Stored data:
- - - -

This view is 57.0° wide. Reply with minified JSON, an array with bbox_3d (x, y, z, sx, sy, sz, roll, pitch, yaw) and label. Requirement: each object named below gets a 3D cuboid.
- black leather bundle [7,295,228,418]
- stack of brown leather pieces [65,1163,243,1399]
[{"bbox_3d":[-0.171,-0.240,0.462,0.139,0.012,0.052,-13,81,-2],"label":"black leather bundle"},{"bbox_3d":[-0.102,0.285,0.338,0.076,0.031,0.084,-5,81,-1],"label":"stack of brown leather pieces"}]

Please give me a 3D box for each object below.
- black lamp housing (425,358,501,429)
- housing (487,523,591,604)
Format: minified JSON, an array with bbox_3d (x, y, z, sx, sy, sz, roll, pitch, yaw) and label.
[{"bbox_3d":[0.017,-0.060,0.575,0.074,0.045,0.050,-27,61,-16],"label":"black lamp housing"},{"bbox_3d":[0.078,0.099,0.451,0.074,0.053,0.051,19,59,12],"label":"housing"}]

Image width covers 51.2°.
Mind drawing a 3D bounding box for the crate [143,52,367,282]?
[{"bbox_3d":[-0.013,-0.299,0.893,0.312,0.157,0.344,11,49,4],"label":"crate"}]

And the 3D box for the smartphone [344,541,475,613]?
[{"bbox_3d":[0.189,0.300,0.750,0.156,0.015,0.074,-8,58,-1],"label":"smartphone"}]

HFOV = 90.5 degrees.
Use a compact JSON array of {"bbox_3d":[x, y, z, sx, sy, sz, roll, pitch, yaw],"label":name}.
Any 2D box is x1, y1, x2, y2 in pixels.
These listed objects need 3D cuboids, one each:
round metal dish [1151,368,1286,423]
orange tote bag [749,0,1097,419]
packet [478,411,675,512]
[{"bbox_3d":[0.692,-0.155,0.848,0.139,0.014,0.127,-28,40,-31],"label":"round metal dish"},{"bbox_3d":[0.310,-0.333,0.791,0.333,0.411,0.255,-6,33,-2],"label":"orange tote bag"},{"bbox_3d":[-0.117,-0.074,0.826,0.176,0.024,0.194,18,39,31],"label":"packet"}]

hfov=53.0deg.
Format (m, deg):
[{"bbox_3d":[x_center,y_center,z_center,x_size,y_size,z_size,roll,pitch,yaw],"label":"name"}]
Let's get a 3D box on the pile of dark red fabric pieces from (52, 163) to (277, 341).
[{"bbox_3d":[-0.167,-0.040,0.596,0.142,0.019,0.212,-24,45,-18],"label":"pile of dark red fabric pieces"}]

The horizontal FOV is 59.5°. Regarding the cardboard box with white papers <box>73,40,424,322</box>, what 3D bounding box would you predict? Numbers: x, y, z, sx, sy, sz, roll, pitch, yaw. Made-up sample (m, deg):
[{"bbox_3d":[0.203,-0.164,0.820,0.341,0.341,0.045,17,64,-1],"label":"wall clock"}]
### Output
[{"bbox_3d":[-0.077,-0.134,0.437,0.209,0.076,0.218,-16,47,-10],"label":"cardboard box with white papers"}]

- - - -

Instructions to follow: Go through the records and repeat each one exactly as written.

Output below:
This view is 57.0° wide. Reply with minified JSON, an array with bbox_3d (x, y, z, sx, sy, sz, roll, pitch, yaw) and label. Requirement: each object named below gets a 3D cuboid.
- black leather bundle [7,295,228,418]
- stack of brown leather pieces [65,1163,243,1399]
[{"bbox_3d":[-0.171,-0.240,0.462,0.139,0.012,0.052,-13,81,-2],"label":"black leather bundle"},{"bbox_3d":[-0.102,0.285,0.338,0.076,0.031,0.084,-5,81,-1],"label":"stack of brown leather pieces"}]

Please give me a 3D box for each object below.
- black lamp housing (425,358,501,429)
- housing (487,523,591,604)
Format: minified JSON, an array with bbox_3d (x, y, z, sx, sy, sz, roll, pitch, yaw) and label.
[{"bbox_3d":[0.017,-0.060,0.575,0.074,0.045,0.050,-27,61,-16],"label":"black lamp housing"},{"bbox_3d":[0.078,0.099,0.451,0.074,0.053,0.051,19,59,12],"label":"housing"}]

Image width covers 51.2°.
Mind drawing a 3D bounding box for the crate [143,52,367,282]?
[{"bbox_3d":[-0.013,-0.299,0.893,0.312,0.157,0.344,11,49,4],"label":"crate"}]

And the 3D box for the smartphone [344,541,475,613]?
[{"bbox_3d":[0.189,0.300,0.750,0.156,0.015,0.074,-8,58,-1],"label":"smartphone"}]

HFOV = 90.5 degrees.
Use a compact JSON array of {"bbox_3d":[x, y, z, sx, sy, sz, roll, pitch, yaw],"label":name}.
Any 2D box is x1, y1, x2, y2 in pixels.
These listed objects need 3D cuboids, one each:
round metal dish [1151,368,1286,423]
orange tote bag [749,0,1097,419]
packet [478,411,675,512]
[{"bbox_3d":[0.692,-0.155,0.848,0.139,0.014,0.127,-28,40,-31],"label":"round metal dish"},{"bbox_3d":[0.310,-0.333,0.791,0.333,0.411,0.255,-6,33,-2],"label":"orange tote bag"},{"bbox_3d":[-0.117,-0.074,0.826,0.176,0.024,0.194,18,39,31],"label":"packet"}]

hfov=53.0deg.
Format (m, deg):
[{"bbox_3d":[x_center,y_center,z_center,x_size,y_size,z_size,roll,pitch,yaw],"label":"name"}]
Let's get a 3D box on the pile of dark red fabric pieces from (52, 163) to (277, 341).
[{"bbox_3d":[-0.167,-0.040,0.596,0.142,0.019,0.212,-24,45,-18],"label":"pile of dark red fabric pieces"}]

The horizontal FOV is 59.5°. Regarding the cardboard box with white papers <box>73,40,424,322</box>, what 3D bounding box would you predict? Numbers: x, y, z, sx, sy, sz, roll, pitch, yaw. Made-up sample (m, deg):
[{"bbox_3d":[0.203,-0.164,0.820,0.341,0.341,0.045,17,64,-1],"label":"wall clock"}]
### Output
[{"bbox_3d":[-0.077,-0.134,0.437,0.209,0.076,0.218,-16,47,-10],"label":"cardboard box with white papers"}]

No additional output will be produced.